Onboarding for Social Gaming App

Applying customization and feature promotion onboarding practices to engage and contextualize new users of a social gaming app.

Role

Product Designer

Skills

UX Research, User Flow, Wireframes, Prototyping, Documentation

Software

Figma, Jira

Overview

Sherwa is a platform where you can find friends to play together and have fun, no matter if you are a beginner or a pro gamer. Up to this point, new users who create an account and use Sherwa for the first find themselves confused by what they could do in the app and what are their role and identity in the app—an overwhelming experience that resulted in a low retention rate.

This project aims to create an onboarding experience that helps to increase the retention rate of Sherwa’s users and increase their quality by educating them on our app goals.

Check this project live at Sherwa.

The Problem

Sherwa has many younger users that need some kind of guidance to start using the app. At the same time, new users coming from partners’ live streamings needs quick access to the feature that will take them to play with the streamers.

Through investigation on what are the main challenges our users are facing after joining the app for the first, I created a problem statement to communicate with our stakeholders to help them understand the problem we were facing: Our app doesn’t provide enough context for the features usage and the nature of the interactions between users.

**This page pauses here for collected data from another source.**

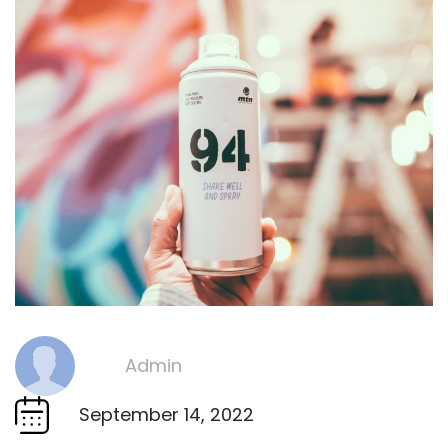
Admin
By
September 14, 2022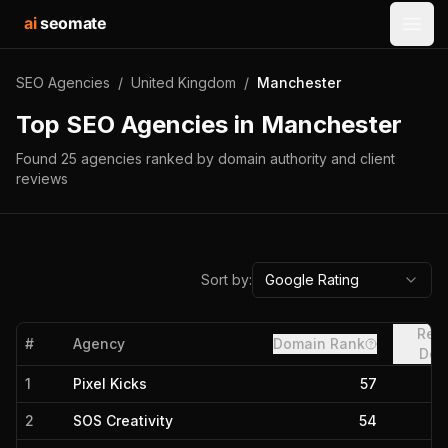
ai
seomate
Open
SEO Agencies
/
United Kingdom
/
Manchester
Top SEO Agencies in
Manchester
Found
25
agencies
ranked by domain authority and client
reviews
Sort by:
Google Rating
Refe
#
Agency
Domain Rank
Dom
1
Pixel Kicks
57
2
SOS Creativity
54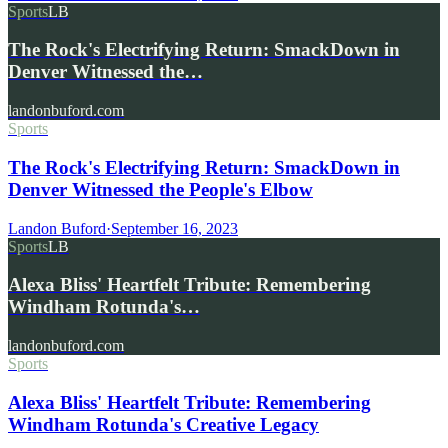
Sports
LB
The Rock's Electrifying Return: SmackDown in
Denver Witnessed the…
landonbuford.com
Sports
The Rock's Electrifying Return: SmackDown in
Denver Witnessed the People's Elbow
Landon Buford
·
September 16, 2023
Sports
LB
Alexa Bliss' Heartfelt Tribute: Remembering
Windham Rotunda's…
landonbuford.com
Sports
Alexa Bliss' Heartfelt Tribute: Remembering
Windham Rotunda's Creative Legacy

The problem statement above made it clear to our stakeholders that even though users can join or create a Party (one of the main features), they don’t fully understand what is the goal of a Party in our app. After concept explorations, I focused on applying customization and feature promotion onboarding practices to engage and contextualize our new users in the app.

The Solution

The onboarding process needs to take both these users into account to help them have a quick start in the app and give contextual instructions when using a specific feature. From the business side, our expectations and motivations were to teach users how to use the app with a quick and simple project. To help lead the design of the solution and define the success of the project, four solution guidelines were established. These guidelines and their respective final solution are illustrated below.

Recognize user first

Our current sign-up flow set up a random portrait for users and when users use a single sign-on method, they are assigned a random profile name. Users need to know who they are in the app to understand where they are—therefore, users will choose their own portrait and profile name at the beginning of the onboarding experience.

Offer value with customization

Younger users thought that they could use the app to play or receive games, and this was a frequent problem perceived in our contact messages. To solve that, we will also request users to add at least one game that they have been playing in the onboarding.

Guide by goal

To avoid making the user feel overwhelmed with options on the home page when using the app for the first time, we are offering directions based on the user’s goal to redirect them directly to a feature—but also giving them the option to explore by themselves if they wish.

Feature promotion by context

Because users tend to forget about tutorials or even skip them, we decided to introduce information about features in the context of use. Depending on the direction and goal the user chose, they will see different prompts to learn more about the features on the page.

From now on, we are hoping that the onboarding experience helps users to understand how to use the app and the features, and the user’s quality improves over time.

From now on, we are hoping that the onboarding experience helps users to understand how to use the app and the features, and the user’s quality improves over time.